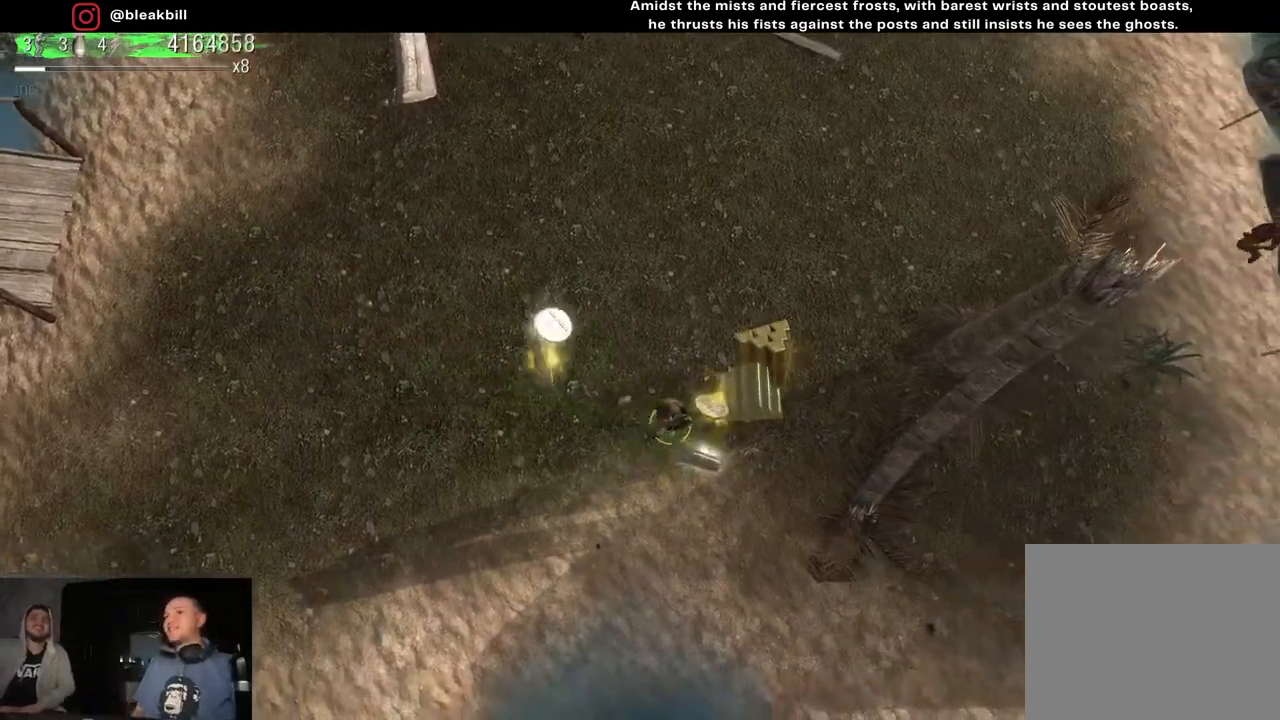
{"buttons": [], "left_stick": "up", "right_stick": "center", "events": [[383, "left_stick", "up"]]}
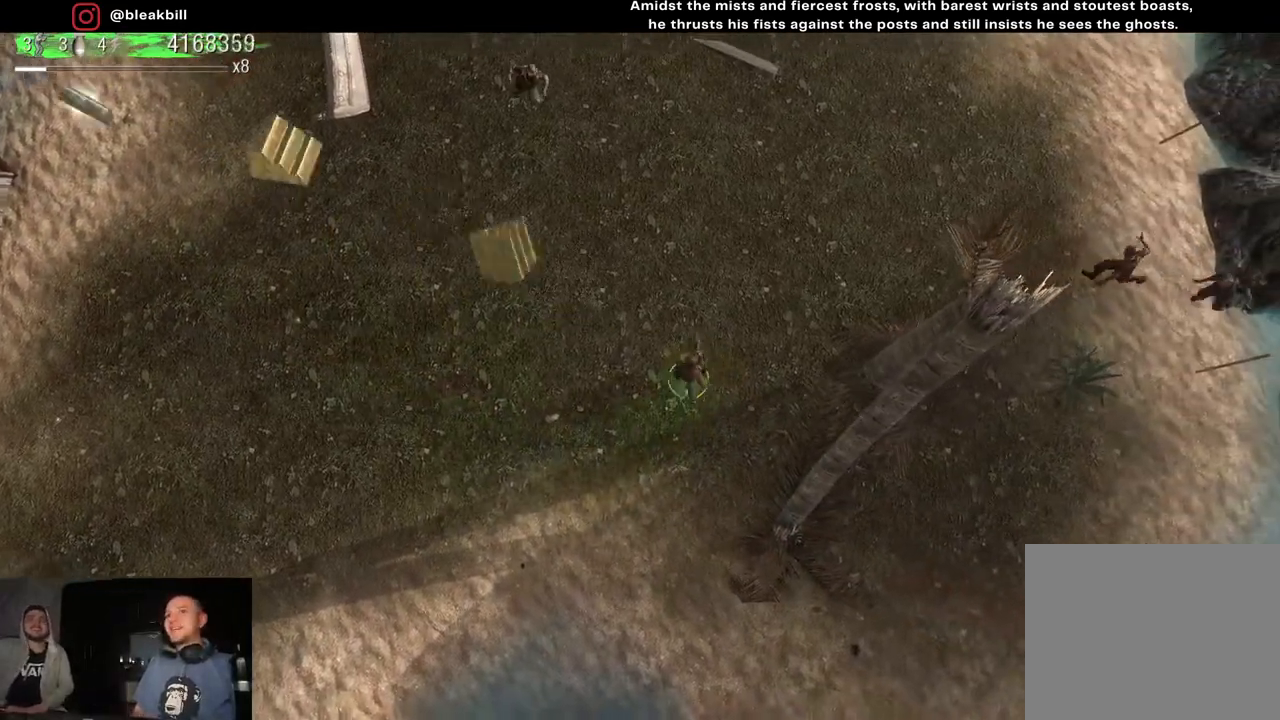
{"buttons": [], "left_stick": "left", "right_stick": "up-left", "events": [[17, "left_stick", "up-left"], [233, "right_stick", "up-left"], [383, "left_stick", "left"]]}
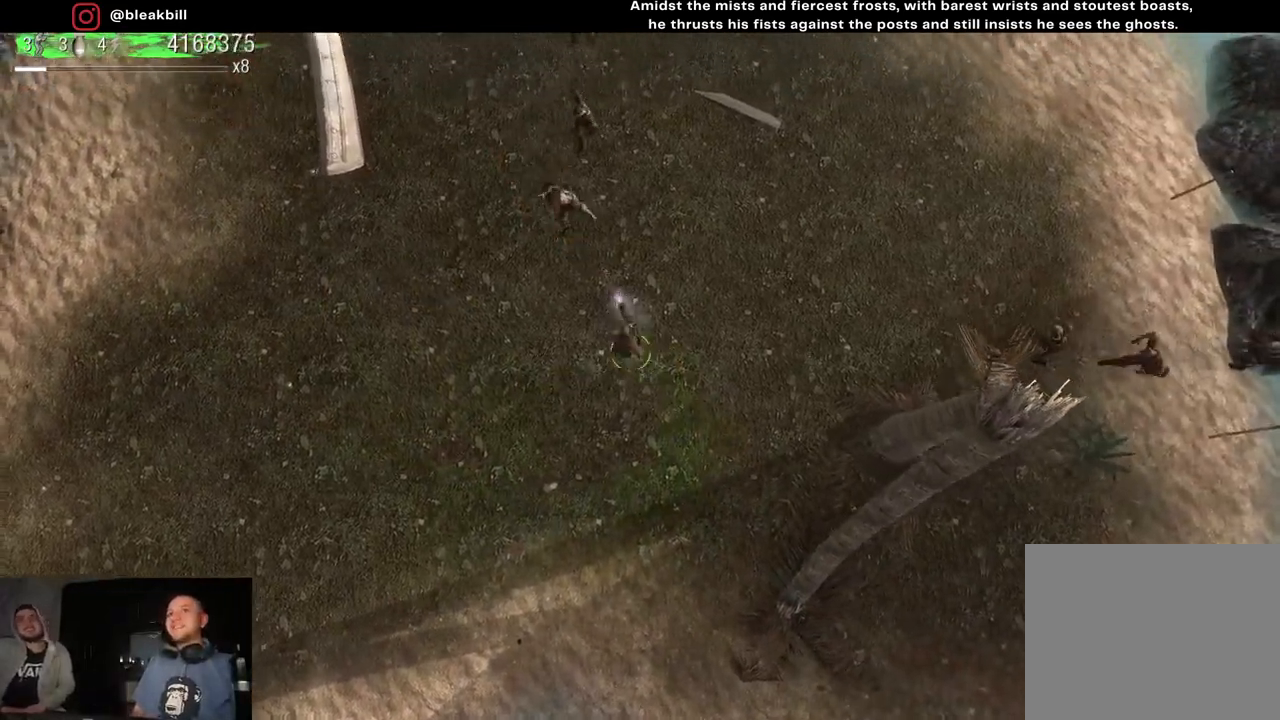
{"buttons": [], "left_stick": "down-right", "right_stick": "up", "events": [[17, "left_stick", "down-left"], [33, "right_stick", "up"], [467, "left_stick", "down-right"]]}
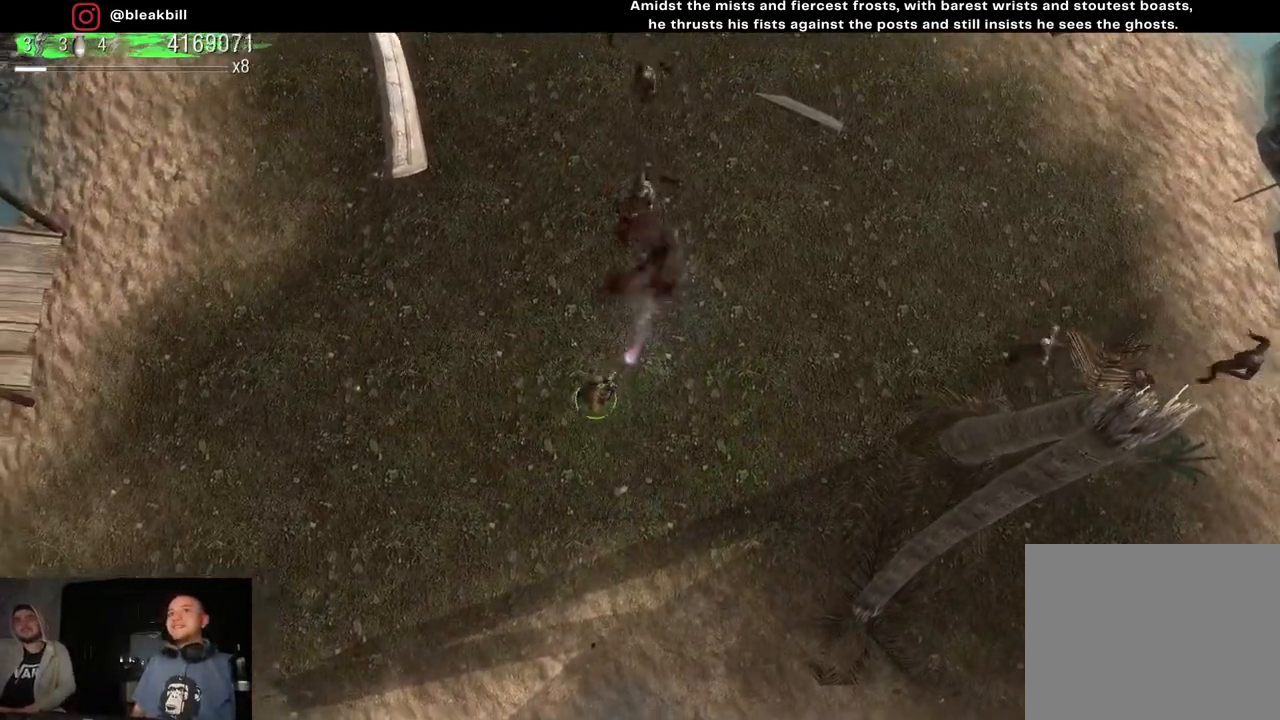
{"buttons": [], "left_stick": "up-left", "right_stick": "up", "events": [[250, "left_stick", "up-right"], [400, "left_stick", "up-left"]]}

---------------

## Required action
Reproduce the material word for word, pictures excluded.

## Exercise result
{"buttons": [], "left_stick": "up", "right_stick": "center", "events": [[383, "left_stick", "up"]]}
{"buttons": [], "left_stick": "left", "right_stick": "up-left", "events": [[17, "left_stick", "up-left"], [233, "right_stick", "up-left"], [383, "left_stick", "left"]]}
{"buttons": [], "left_stick": "down-right", "right_stick": "up", "events": [[17, "left_stick", "down-left"], [33, "right_stick", "up"], [467, "left_stick", "down-right"]]}
{"buttons": [], "left_stick": "up-left", "right_stick": "up", "events": [[250, "left_stick", "up-right"], [400, "left_stick", "up-left"]]}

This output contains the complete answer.